▶ WHAT THE TASK REQUIRES
Keeping pictures out of the copy, restate each record word for word.

Body or hand keypoint data:

■ ■ ■ ■

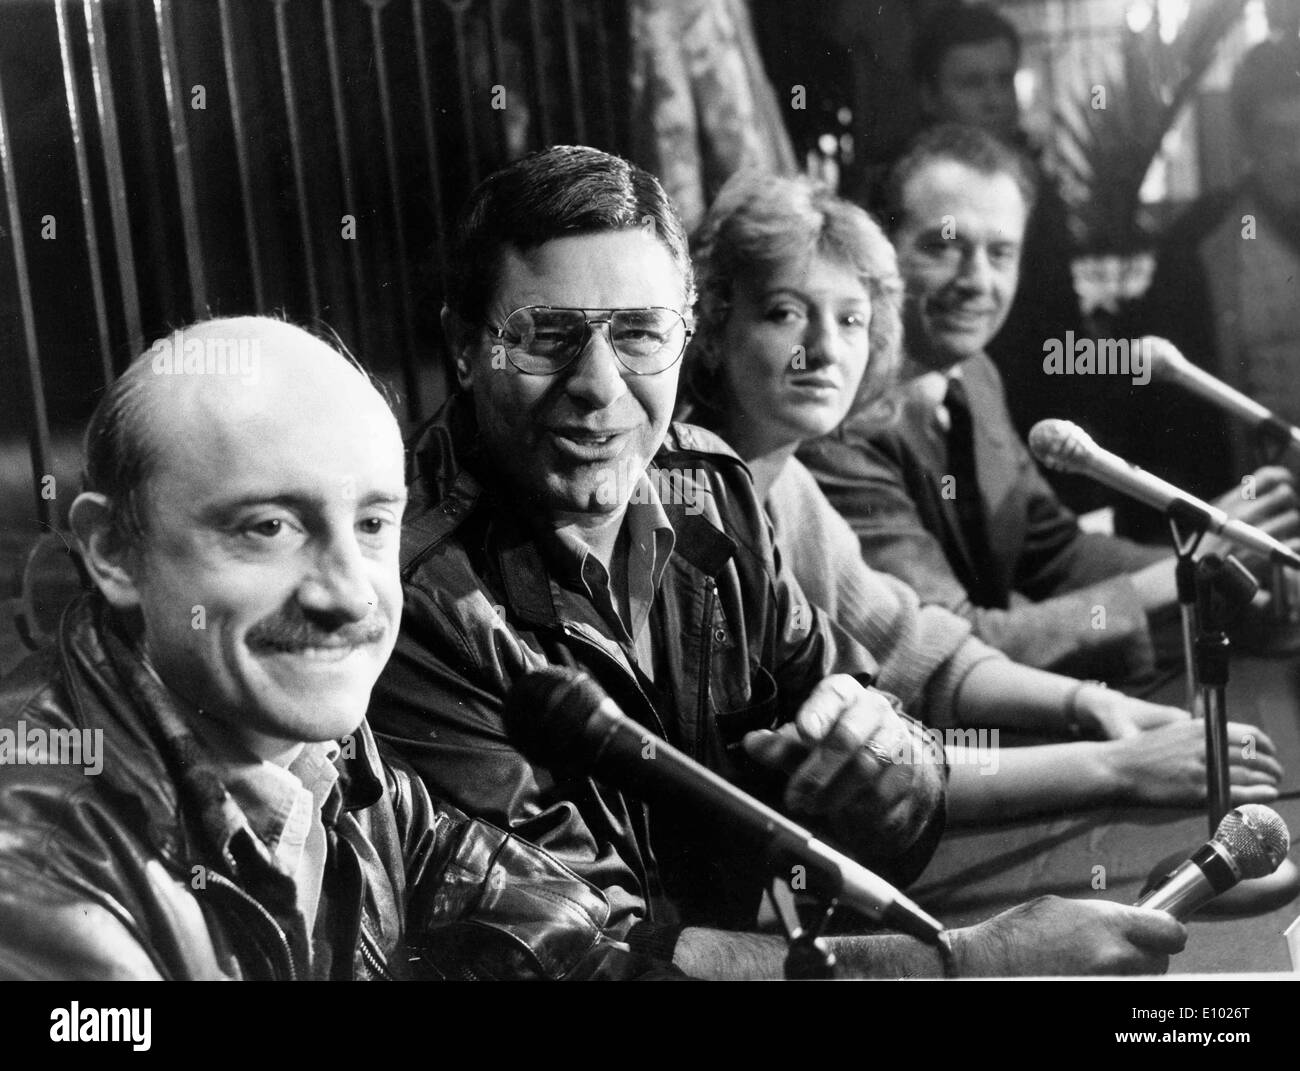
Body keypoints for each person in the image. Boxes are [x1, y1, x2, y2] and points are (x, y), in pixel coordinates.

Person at [370, 144, 1189, 978]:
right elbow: (595, 958)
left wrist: (887, 765)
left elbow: (875, 732)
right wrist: (961, 965)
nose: (601, 385)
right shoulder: (405, 595)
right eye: (547, 336)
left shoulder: (708, 488)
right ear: (466, 346)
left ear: (687, 336)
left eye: (642, 334)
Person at [0, 316, 643, 981]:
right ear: (111, 550)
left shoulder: (316, 750)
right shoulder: (31, 864)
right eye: (270, 526)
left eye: (371, 523)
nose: (349, 595)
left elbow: (571, 941)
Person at [681, 168, 1282, 824]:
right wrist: (1115, 768)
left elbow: (918, 647)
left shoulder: (783, 480)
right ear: (710, 326)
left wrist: (1087, 702)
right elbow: (847, 767)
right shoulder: (698, 493)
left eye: (850, 318)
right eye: (785, 313)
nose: (824, 349)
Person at [798, 124, 1300, 684]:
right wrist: (1184, 569)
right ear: (879, 251)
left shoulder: (976, 376)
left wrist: (1232, 568)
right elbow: (953, 646)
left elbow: (1056, 553)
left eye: (1001, 253)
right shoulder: (838, 420)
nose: (978, 282)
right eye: (944, 247)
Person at [1133, 37, 1300, 501]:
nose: (1296, 158)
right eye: (1278, 137)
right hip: (1259, 507)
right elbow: (1166, 406)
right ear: (1247, 140)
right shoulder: (1201, 243)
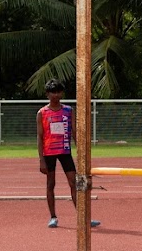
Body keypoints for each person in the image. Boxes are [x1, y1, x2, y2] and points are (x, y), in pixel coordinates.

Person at [36, 79, 99, 228]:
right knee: (50, 184)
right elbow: (40, 136)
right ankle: (53, 217)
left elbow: (74, 131)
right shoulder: (42, 113)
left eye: (58, 92)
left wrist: (81, 151)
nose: (56, 95)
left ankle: (83, 217)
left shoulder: (68, 110)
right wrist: (41, 160)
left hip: (64, 151)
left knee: (74, 183)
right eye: (53, 92)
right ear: (47, 94)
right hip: (49, 152)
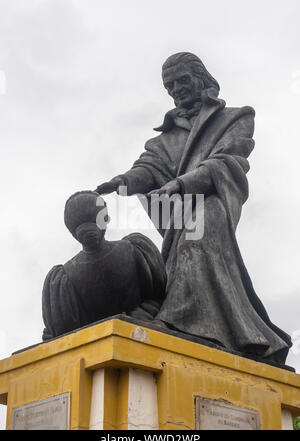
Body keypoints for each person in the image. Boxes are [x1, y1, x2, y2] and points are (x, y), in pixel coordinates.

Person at [96, 52, 292, 364]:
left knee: (194, 241)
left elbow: (229, 159)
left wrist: (183, 183)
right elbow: (148, 168)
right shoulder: (162, 140)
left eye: (182, 80)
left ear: (200, 77)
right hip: (178, 212)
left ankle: (179, 321)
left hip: (215, 200)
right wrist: (121, 182)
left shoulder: (235, 118)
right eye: (169, 84)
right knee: (178, 255)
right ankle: (222, 331)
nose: (176, 89)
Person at [42, 191, 166, 340]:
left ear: (70, 230)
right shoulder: (135, 249)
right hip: (146, 338)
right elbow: (161, 295)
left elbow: (64, 333)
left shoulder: (62, 279)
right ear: (106, 219)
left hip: (97, 349)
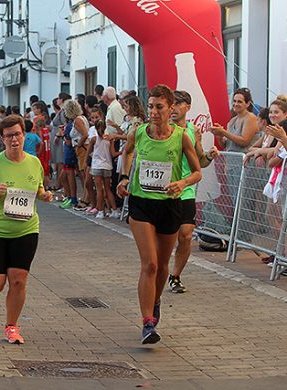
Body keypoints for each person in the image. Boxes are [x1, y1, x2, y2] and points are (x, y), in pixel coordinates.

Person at [116, 84, 201, 344]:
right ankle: (147, 323)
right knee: (150, 263)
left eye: (159, 107)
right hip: (142, 203)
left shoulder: (182, 136)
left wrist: (182, 184)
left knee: (163, 266)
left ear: (170, 108)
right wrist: (124, 178)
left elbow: (198, 171)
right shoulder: (139, 132)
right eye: (151, 106)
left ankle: (155, 301)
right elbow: (127, 152)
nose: (153, 111)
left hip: (169, 205)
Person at [0, 114, 53, 344]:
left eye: (17, 134)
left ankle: (12, 327)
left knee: (18, 279)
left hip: (26, 229)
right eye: (9, 136)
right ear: (2, 139)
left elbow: (37, 188)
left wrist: (44, 195)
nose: (14, 139)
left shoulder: (34, 162)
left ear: (24, 135)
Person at [168, 90, 219, 293]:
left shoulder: (193, 130)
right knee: (165, 237)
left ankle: (175, 276)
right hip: (164, 190)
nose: (173, 108)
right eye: (171, 104)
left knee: (186, 235)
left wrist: (209, 155)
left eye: (178, 104)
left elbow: (200, 162)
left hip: (186, 189)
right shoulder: (163, 129)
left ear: (187, 107)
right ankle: (158, 269)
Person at [88, 119, 116, 219]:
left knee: (99, 190)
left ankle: (100, 211)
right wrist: (121, 152)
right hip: (107, 166)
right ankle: (114, 209)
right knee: (108, 189)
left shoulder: (94, 139)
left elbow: (89, 152)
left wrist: (92, 157)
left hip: (96, 165)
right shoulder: (109, 139)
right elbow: (113, 154)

■ ■ ■ ■

▶ RESPONSE
Body keypoints for each person in the image. Boxes are [x1, y1, x2, y2] and points are (x, y), in pixel coordinates.

Person at [370, 144, 1189, 978]:
right elbow: (595, 958)
left wrist: (887, 765)
left elbow: (875, 732)
right wrist: (961, 965)
nose: (601, 385)
right shoulder: (405, 595)
right eye: (547, 336)
left shoulder: (708, 488)
right ear: (466, 346)
left ear: (687, 336)
left eye: (642, 334)
Person at [0, 316, 643, 981]:
right ear: (111, 550)
left shoulder: (316, 750)
right shoulder: (31, 864)
right eye: (270, 526)
left eye: (371, 523)
nose: (349, 595)
left elbow: (571, 941)
Person at [681, 168, 1282, 824]:
right wrist: (1115, 768)
left elbow: (918, 647)
left shoulder: (783, 480)
right ear: (710, 326)
left wrist: (1087, 702)
right elbow: (847, 767)
right shoulder: (698, 493)
left eye: (850, 318)
right eye: (785, 313)
nose: (824, 349)
Person at [798, 124, 1300, 684]:
right wrist: (1184, 569)
right ear: (879, 251)
left shoulder: (976, 376)
left wrist: (1232, 568)
right elbow: (953, 646)
left elbow: (1056, 553)
left eye: (1001, 253)
right shoulder: (838, 420)
nose: (978, 282)
right eye: (944, 247)
Person at [1133, 37, 1300, 501]:
nose: (1296, 158)
right eye: (1278, 137)
right hip: (1259, 507)
right elbow: (1166, 406)
right ear: (1247, 140)
right shoulder: (1201, 243)
Body keypoints for each person in the image. Boxes are [x1, y1, x2, y2] and points are (x, y), in pixel coordinates.

Person at [36, 79, 99, 228]:
right knee: (50, 184)
right elbow: (40, 136)
right ankle: (53, 217)
left elbow: (74, 131)
right shoulder: (42, 113)
left eye: (58, 92)
left wrist: (81, 151)
nose: (56, 95)
left ankle: (83, 217)
left shoulder: (68, 110)
right wrist: (41, 160)
left hip: (64, 151)
left knee: (74, 183)
right eye: (53, 92)
right ear: (47, 94)
right hip: (49, 152)
Body keypoints for each person in the image. Boxes are [x1, y1, x2, y2] and points are (x, y), in pixel coordinates.

Person at [96, 52, 292, 364]:
left knee: (194, 241)
left elbow: (229, 159)
left wrist: (183, 183)
right elbow: (148, 168)
right shoulder: (162, 140)
left eye: (182, 80)
left ear: (200, 77)
right hip: (178, 212)
left ankle: (179, 321)
left hip: (215, 200)
right wrist: (121, 182)
left shoulder: (235, 118)
right eye: (169, 84)
right knee: (178, 255)
right ankle: (222, 331)
nose: (176, 89)
Person at [42, 191, 166, 340]:
left ear: (70, 230)
right shoulder: (135, 249)
right hip: (146, 338)
right elbow: (161, 295)
left elbow: (64, 333)
left shoulder: (62, 279)
right ear: (106, 219)
left hip: (97, 349)
Body keypoints for each person in the image. Boxes are [x1, y1, x2, y2] and points are (x, y), in pixel coordinates.

Person at [116, 84, 201, 344]:
right ankle: (147, 323)
right knee: (150, 263)
left eye: (159, 107)
right hip: (142, 203)
left shoulder: (182, 136)
left wrist: (182, 184)
left knee: (163, 266)
left ear: (170, 108)
right wrist: (124, 178)
left elbow: (198, 171)
right shoulder: (139, 132)
right eye: (151, 106)
left ankle: (155, 301)
right elbow: (127, 152)
nose: (153, 111)
left hip: (169, 205)
Person at [0, 114, 53, 344]:
left eye: (17, 134)
left ankle: (12, 327)
left knee: (18, 279)
left hip: (26, 229)
right eye: (9, 136)
right ear: (2, 139)
left elbow: (37, 188)
left wrist: (44, 195)
nose: (14, 139)
left shoulder: (34, 162)
left ear: (24, 135)
Person at [168, 90, 219, 293]:
left shoulder: (193, 130)
right knee: (165, 237)
left ankle: (175, 276)
right hip: (164, 190)
nose: (173, 108)
right eye: (171, 104)
left knee: (186, 235)
left wrist: (209, 155)
left eye: (178, 104)
left elbow: (200, 162)
left hip: (186, 189)
right shoulder: (163, 129)
left ear: (187, 107)
right ankle: (158, 269)
Person at [88, 119, 116, 219]:
left knee: (99, 190)
left ankle: (100, 211)
right wrist: (121, 152)
right hip: (107, 166)
right ankle: (114, 209)
right knee: (108, 189)
left shoulder: (94, 139)
left elbow: (89, 152)
left wrist: (92, 157)
left hip: (96, 165)
right shoulder: (109, 139)
right elbow: (113, 154)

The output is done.